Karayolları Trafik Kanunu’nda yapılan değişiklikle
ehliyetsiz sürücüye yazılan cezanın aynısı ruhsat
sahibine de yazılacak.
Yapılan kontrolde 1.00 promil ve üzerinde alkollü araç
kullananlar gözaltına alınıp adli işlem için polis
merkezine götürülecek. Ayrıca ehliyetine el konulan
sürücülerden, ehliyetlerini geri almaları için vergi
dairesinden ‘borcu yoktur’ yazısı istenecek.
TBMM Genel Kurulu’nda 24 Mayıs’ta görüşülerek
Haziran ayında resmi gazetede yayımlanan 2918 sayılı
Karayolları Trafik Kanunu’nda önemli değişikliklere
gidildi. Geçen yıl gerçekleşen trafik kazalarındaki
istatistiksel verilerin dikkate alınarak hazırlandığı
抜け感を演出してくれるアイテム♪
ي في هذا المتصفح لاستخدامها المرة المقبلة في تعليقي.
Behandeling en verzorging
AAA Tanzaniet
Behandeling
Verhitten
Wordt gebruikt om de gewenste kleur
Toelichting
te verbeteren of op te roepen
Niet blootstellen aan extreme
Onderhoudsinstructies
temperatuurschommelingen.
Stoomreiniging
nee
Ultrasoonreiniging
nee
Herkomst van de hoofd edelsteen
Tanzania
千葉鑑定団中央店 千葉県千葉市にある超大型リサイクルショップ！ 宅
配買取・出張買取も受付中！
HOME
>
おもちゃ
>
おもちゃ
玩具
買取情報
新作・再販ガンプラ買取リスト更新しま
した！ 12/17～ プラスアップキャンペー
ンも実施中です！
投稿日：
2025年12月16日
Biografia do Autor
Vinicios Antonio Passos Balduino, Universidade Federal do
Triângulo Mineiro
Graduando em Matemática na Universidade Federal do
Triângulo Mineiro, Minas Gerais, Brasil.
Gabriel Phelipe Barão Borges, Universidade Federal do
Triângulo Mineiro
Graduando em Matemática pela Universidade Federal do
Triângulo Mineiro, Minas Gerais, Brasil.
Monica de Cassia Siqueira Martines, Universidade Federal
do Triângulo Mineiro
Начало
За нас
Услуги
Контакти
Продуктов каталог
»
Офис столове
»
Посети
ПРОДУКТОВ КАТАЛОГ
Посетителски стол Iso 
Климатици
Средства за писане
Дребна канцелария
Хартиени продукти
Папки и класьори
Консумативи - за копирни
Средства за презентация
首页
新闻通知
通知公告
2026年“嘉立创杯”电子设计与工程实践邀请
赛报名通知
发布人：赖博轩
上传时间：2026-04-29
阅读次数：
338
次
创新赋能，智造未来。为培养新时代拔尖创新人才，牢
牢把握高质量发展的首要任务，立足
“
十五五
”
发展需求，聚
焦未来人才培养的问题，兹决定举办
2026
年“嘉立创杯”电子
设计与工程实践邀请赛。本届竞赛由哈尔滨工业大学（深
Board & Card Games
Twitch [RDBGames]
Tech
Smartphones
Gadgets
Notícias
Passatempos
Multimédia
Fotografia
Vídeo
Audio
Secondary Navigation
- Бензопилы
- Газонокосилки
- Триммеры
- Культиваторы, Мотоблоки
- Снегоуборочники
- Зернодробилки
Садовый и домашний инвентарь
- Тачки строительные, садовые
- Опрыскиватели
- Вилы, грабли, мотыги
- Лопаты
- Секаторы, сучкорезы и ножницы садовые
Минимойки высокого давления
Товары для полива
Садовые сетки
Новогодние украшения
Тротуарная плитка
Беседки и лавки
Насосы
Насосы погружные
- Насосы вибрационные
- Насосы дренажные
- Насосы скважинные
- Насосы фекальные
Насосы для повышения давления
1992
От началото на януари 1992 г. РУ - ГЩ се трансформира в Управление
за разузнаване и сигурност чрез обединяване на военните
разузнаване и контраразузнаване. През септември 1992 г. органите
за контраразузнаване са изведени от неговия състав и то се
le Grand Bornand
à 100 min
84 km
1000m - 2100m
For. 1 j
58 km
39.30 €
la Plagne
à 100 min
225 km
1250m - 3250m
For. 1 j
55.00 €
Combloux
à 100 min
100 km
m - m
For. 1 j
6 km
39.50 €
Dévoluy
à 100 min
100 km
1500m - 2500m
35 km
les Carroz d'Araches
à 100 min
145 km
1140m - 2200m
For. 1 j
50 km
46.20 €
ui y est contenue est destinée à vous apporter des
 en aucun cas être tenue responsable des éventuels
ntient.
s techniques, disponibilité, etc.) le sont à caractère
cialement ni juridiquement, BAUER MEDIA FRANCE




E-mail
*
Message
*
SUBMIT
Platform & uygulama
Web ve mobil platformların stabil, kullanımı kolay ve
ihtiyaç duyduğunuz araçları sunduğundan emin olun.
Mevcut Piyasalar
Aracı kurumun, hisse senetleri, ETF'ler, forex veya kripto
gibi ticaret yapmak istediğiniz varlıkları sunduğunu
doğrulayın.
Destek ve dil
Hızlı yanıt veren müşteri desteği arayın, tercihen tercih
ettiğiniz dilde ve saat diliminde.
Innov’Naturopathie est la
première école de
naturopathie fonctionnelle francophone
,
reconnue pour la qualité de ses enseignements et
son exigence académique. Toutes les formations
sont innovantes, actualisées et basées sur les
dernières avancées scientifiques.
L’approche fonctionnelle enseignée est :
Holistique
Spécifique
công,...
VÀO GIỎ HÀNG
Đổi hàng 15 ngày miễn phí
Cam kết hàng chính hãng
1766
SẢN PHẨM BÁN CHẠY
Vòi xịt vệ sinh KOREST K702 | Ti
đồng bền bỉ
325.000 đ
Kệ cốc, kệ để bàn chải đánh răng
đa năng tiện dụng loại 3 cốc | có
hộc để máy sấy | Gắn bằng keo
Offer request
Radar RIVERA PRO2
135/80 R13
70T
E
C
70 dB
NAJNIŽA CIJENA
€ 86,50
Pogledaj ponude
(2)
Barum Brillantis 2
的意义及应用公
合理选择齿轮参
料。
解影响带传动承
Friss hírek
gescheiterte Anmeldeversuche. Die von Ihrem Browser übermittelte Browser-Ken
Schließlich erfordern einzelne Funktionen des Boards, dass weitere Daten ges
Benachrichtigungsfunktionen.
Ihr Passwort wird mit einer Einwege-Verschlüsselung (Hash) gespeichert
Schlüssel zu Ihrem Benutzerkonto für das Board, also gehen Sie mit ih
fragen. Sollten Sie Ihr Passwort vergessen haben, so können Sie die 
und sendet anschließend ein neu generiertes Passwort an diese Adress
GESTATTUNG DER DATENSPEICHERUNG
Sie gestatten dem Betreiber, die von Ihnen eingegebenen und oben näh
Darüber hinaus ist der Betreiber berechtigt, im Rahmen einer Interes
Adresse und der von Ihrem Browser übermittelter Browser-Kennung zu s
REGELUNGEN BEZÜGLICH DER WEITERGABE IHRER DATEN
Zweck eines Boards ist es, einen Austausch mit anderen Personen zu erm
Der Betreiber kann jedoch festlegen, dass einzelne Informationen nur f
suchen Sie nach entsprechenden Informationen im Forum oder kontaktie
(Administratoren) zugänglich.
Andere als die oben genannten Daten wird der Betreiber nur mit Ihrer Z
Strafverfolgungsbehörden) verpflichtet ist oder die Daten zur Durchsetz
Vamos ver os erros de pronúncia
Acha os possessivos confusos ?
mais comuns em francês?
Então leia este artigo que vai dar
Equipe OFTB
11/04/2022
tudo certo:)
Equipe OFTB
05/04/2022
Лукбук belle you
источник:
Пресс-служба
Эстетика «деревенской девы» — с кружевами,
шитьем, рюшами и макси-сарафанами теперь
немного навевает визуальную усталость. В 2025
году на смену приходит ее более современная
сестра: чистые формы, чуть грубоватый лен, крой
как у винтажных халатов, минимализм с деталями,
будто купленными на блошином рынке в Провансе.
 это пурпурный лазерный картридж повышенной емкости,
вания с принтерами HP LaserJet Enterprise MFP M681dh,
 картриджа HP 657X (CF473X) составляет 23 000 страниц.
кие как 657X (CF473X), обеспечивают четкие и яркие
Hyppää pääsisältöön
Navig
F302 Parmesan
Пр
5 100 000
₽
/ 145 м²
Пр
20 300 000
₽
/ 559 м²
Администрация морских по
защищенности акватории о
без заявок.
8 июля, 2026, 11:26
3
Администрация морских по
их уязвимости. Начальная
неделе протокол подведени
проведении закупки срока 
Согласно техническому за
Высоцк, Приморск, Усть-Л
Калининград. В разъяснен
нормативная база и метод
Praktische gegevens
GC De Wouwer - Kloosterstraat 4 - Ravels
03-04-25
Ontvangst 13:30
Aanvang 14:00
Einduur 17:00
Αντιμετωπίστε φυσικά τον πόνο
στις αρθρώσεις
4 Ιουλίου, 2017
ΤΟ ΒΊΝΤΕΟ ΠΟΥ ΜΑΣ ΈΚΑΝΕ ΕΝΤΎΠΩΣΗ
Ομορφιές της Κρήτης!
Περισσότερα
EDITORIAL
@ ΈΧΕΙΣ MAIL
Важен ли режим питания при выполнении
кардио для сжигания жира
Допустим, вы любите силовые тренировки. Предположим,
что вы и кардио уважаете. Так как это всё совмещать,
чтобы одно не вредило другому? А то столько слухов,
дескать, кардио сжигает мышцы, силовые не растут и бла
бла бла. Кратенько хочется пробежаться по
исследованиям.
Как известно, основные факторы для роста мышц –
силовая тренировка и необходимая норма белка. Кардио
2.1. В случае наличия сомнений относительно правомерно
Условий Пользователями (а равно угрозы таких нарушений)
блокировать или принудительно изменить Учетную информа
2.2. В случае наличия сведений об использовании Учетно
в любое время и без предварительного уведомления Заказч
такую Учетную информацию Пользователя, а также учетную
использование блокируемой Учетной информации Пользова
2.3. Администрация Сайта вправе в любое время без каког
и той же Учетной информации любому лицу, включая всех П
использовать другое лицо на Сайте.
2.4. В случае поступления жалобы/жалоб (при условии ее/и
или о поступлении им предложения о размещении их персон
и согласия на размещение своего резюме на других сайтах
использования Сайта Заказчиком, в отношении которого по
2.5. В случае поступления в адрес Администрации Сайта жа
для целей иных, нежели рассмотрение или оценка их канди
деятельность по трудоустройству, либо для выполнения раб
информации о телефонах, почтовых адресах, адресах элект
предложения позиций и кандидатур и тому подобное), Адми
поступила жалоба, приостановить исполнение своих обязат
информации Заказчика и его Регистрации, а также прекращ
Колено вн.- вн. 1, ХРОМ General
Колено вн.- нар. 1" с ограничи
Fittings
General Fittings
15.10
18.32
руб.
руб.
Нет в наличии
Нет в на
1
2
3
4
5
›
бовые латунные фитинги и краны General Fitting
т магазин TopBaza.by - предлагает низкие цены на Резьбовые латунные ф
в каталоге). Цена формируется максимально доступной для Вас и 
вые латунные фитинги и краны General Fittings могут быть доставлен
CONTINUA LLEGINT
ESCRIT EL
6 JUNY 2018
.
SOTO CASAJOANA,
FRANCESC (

■ ■ ■ ■ ■ ■ ■

### Exercise prompt:
Would you output, from the records above, exactly the run of lines that starts at the line containing "Vòi xịt vệ sinh KOREST K702 | Ti" and ends at the line containing "Benachrichtigungsfunktionen.", and only that run?

### Written answer:
Vòi xịt vệ sinh KOREST K702 | Ti
đồng bền bỉ
325.000 đ
Kệ cốc, kệ để bàn chải đánh răng
đa năng tiện dụng loại 3 cốc | có
hộc để máy sấy | Gắn bằng keo
Offer request
Radar RIVERA PRO2
135/80 R13
70T
E
C
70 dB
NAJNIŽA CIJENA
€ 86,50
Pogledaj ponude
(2)
Barum Brillantis 2
的意义及应用公
合理选择齿轮参
料。
解影响带传动承
Friss hírek
gescheiterte Anmeldeversuche. Die von Ihrem Browser übermittelte Browser-Ken
Schließlich erfordern einzelne Funktionen des Boards, dass weitere Daten ges
Benachrichtigungsfunktionen.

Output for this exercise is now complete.